Collected data:
-- -- --

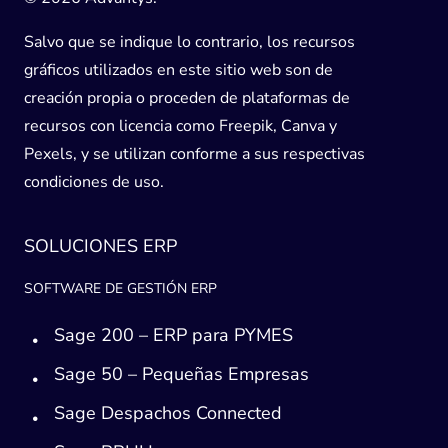
Salvo que se indique lo contrario, los recursos
gráficos utilizados en este sitio web son de
creación propia o proceden de plataformas de
recursos con licencia como Freepik, Canva y
Pexels, y se utilizan conforme a sus respectivas
condiciones de uso.
SOLUCIONES ERP
SOFTWARE DE GESTIÓN ERP
Sage 200 – ERP para PYMES
Sage 50 – Pequeñas Empresas
Sage Despachos Connected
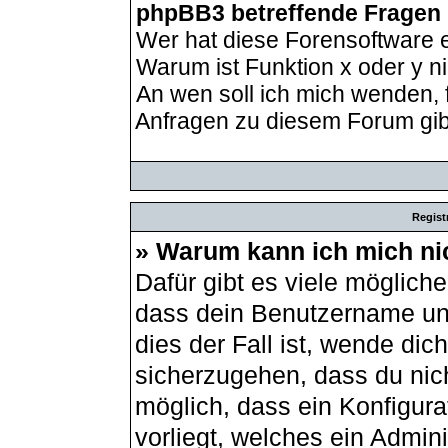
phpBB3 betreffende Fragen
Wer hat diese Forensoftware e
Warum ist Funktion x oder y ni
An wen soll ich mich wenden, 
Anfragen zu diesem Forum gib
Regist
» Warum kann ich mich ni
Dafür gibt es viele möglich
dass dein Benutzername und
dies der Fall ist, wende dic
sicherzugehen, dass du nich
möglich, dass ein Konfigur
vorliegt, welches ein Admin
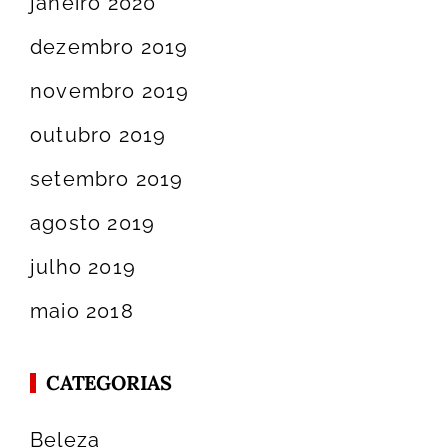
janeiro 2020
dezembro 2019
novembro 2019
outubro 2019
setembro 2019
agosto 2019
julho 2019
maio 2018
CATEGORIAS
Beleza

-- -- --

▶ Exercise goal: Rewrite the text of every entry above, switching each "2019" to "2021" and keeping everything else the same. Leave the pictures out of your answer.

▶ Result of this exercise:
Salvo que se indique lo contrario, los recursos
gráficos utilizados en este sitio web son de
creación propia o proceden de plataformas de
recursos con licencia como Freepik, Canva y
Pexels, y se utilizan conforme a sus respectivas
condiciones de uso.
SOLUCIONES ERP
SOFTWARE DE GESTIÓN ERP
Sage 200 – ERP para PYMES
Sage 50 – Pequeñas Empresas
Sage Despachos Connected
phpBB3 betreffende Fragen
Wer hat diese Forensoftware e
Warum ist Funktion x oder y ni
An wen soll ich mich wenden, 
Anfragen zu diesem Forum gib
Regist
» Warum kann ich mich ni
Dafür gibt es viele möglich
dass dein Benutzername und
dies der Fall ist, wende dic
sicherzugehen, dass du nich
möglich, dass ein Konfigur
vorliegt, welches ein Admin
janeiro 2020
dezembro 2021
novembro 2021
outubro 2021
setembro 2021
agosto 2021
julho 2021
maio 2018
CATEGORIAS
Beleza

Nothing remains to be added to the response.